Outstanding schools to face inspections again
Every school in England currently rated as "outstanding" would be inspected in the next five years, under proposals from the Department for Education.
It would scrap the exemption, introduced in 2012, under which outstanding schools did not have to face routine Ofsted inspections.
It means schools of all grades will be subject to the same regular scrutiny.
Education Secretary Gavin Williamson said it would help parents to make better-informed school choices.
The shift in policy, initially signalled in the autumn, is the subject of a consultation being launched on Friday.
But ministers have already expressed their support for reversing the exemption for outstanding schools.
- Schools not inspected for a decade
- Some outstanding schools not really that good
- Ofsted warning over outstanding schools
About 3,700 schools and colleges, rated as outstanding, would become part of the inspection cycle, alongside those graded as "good", "requires improvement" and "inadequate".
Allowing outstanding schools not to face routine inspections was intended to give inspectors more time to focus on weaker schools.

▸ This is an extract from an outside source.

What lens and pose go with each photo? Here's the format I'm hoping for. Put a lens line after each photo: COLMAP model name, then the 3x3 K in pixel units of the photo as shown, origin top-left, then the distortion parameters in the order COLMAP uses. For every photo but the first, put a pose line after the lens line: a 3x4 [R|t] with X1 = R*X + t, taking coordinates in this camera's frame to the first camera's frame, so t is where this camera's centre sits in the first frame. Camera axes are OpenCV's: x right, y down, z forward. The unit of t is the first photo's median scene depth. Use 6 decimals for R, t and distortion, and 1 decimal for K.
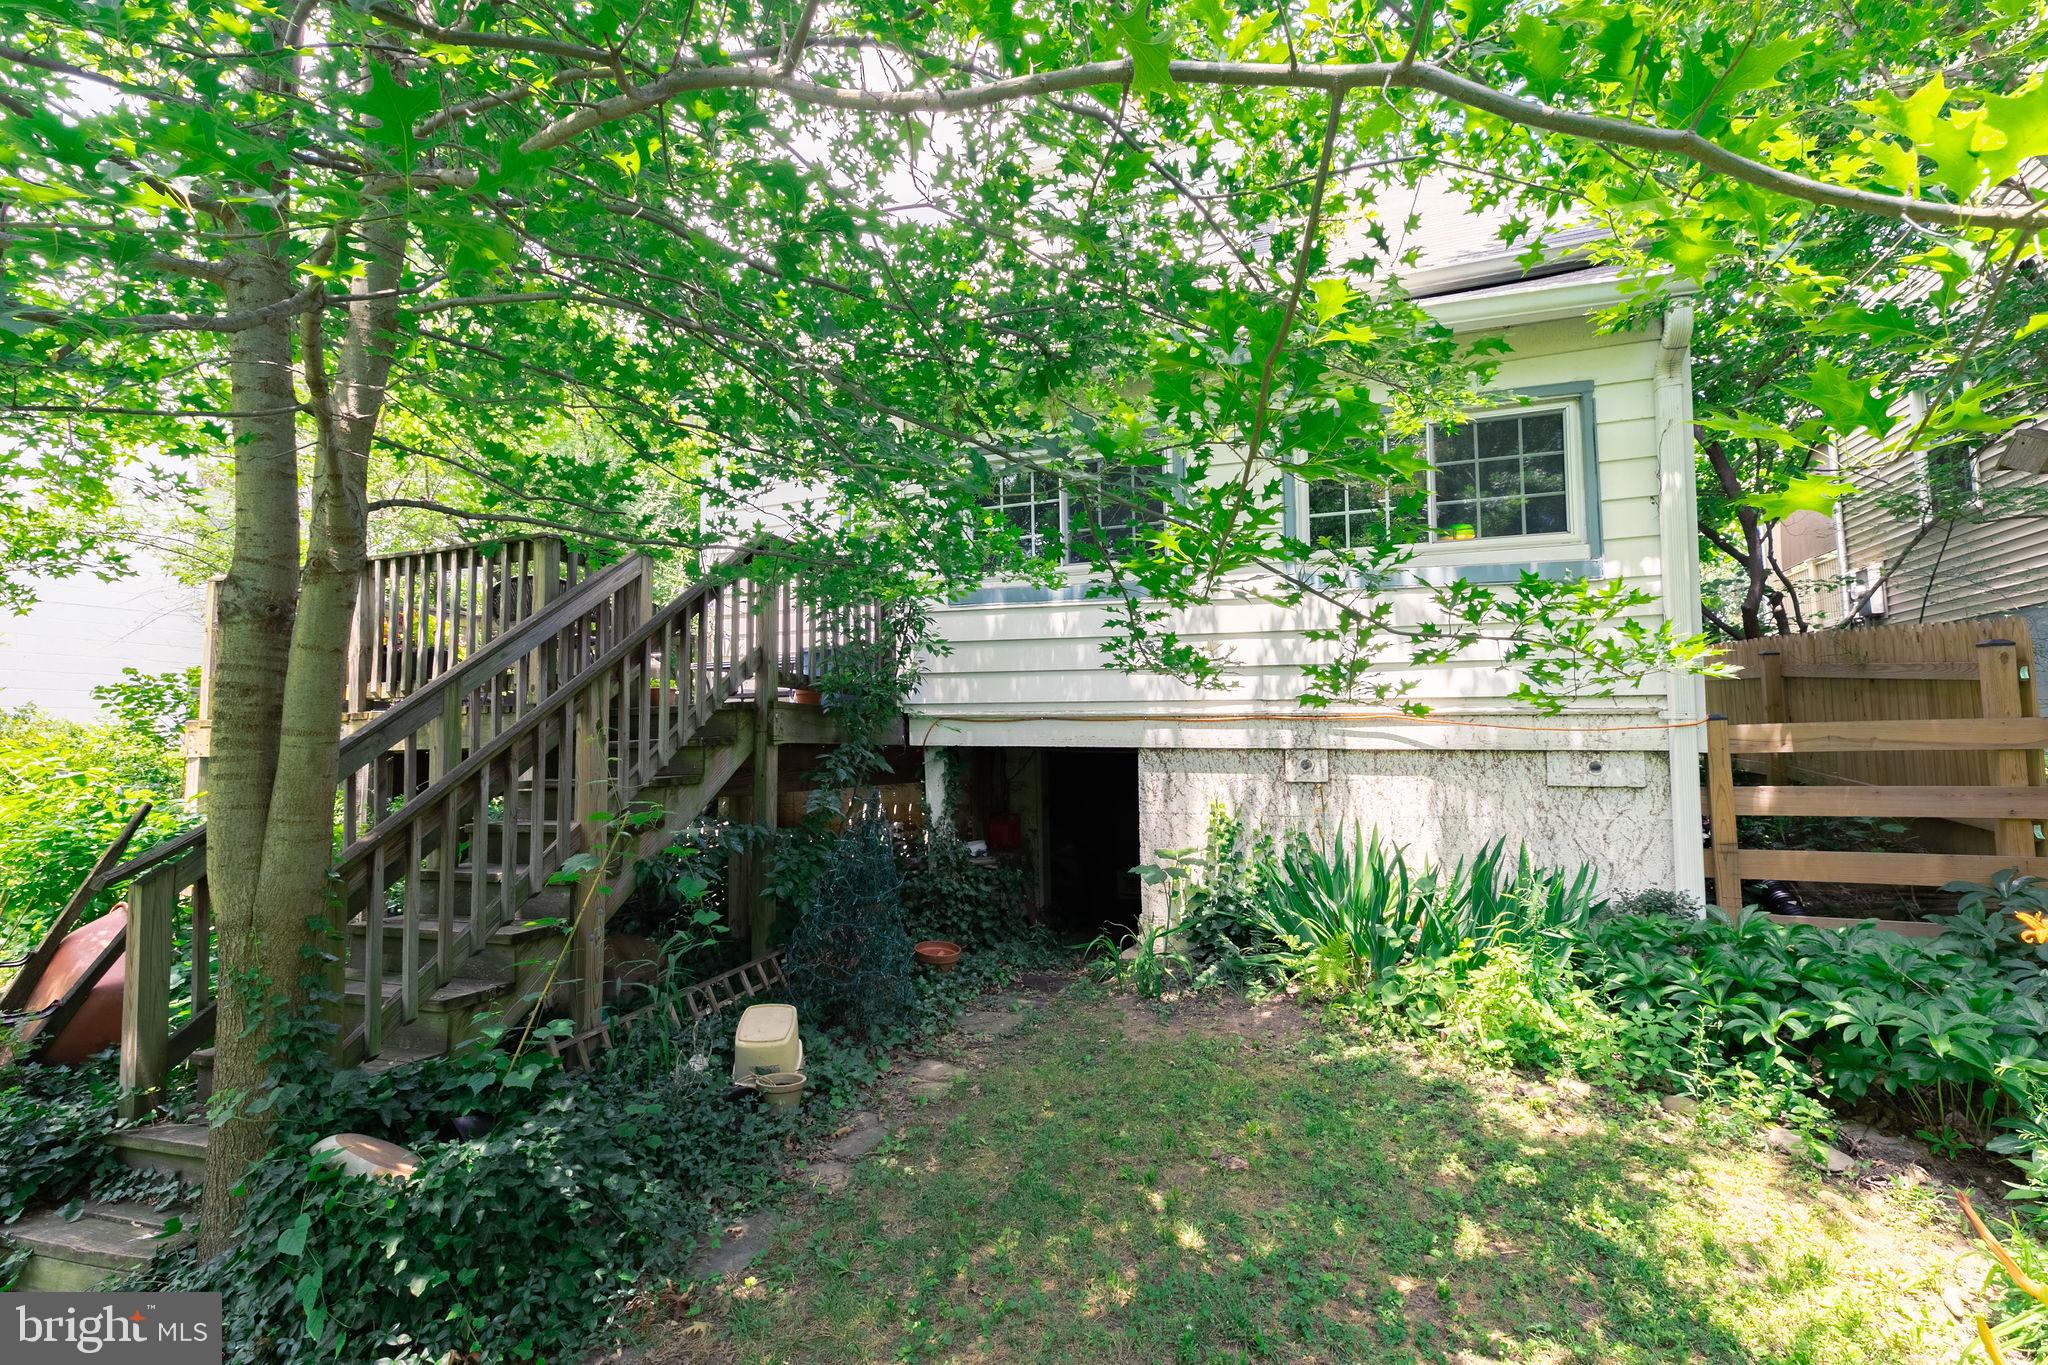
lens RADIAL K [[935.7, 0, 1024.0], [0, 935.7, 682.5], [0, 0, 1]] dist [0.000957, 0.000100]
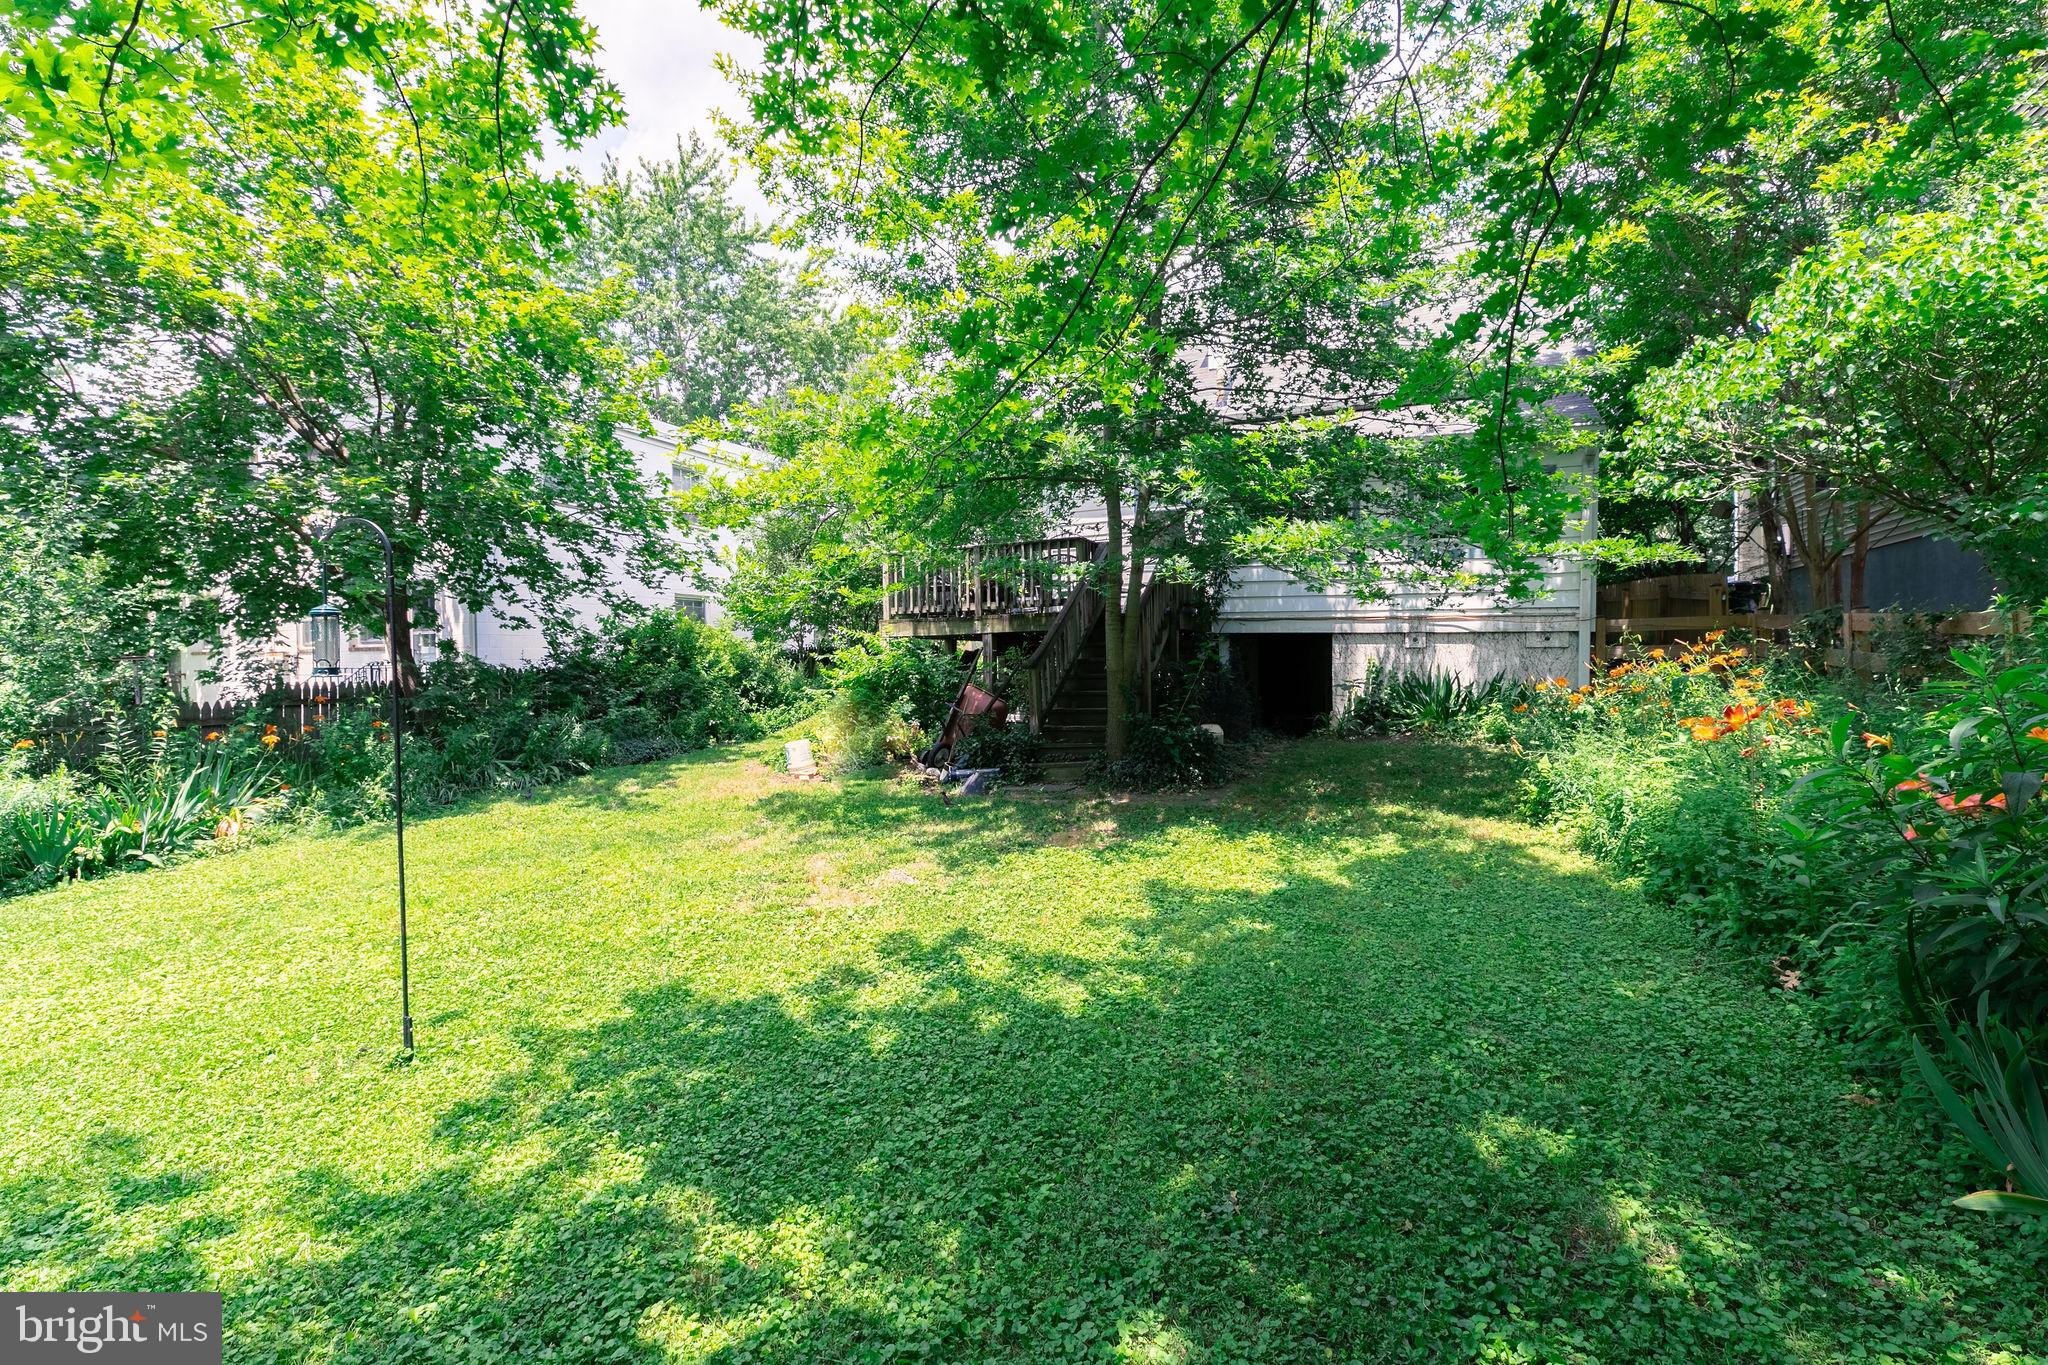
lens RADIAL K [[935.7, 0, 1024.0], [0, 935.7, 682.5], [0, 0, 1]] dist [0.000957, 0.000100]
pose [[0.998553, -0.002560, -0.053716, -0.490130], [0.008214, 0.994407, 0.105300, -0.049618], [0.053146, -0.105589, 0.992989, -1.220991]]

If there were particular concerns then Ofsted could carry out inspections - but otherwise outstanding schools did not have to undergo the type of regular scrutiny facing other schools.
However, this has meant that parents have had to rely on inspection reports from an increasingly distant number of years ago.
'Most informed choices'
A study in the autumn showed that more than 1,000 schools had not been inspected for more than a decade.
The change could also end the steady rise in the number of schools rated as outstanding - because such schools will now face the risk of being downgraded.
"Parents want to know that they are making the best, most informed choices about their children's education," said Mr Williamson.
Nick Brook, deputy leader of the National Association of Head Teachers, welcomed the proposals, saying: "All schools should be inspected on a regular and transparent cycle."
Duncan Baldwin, of the Association of School and College Leaders, said: "It is time to reverse the policy."
He added that the present system meant "parents going too long without the verification of an inspection".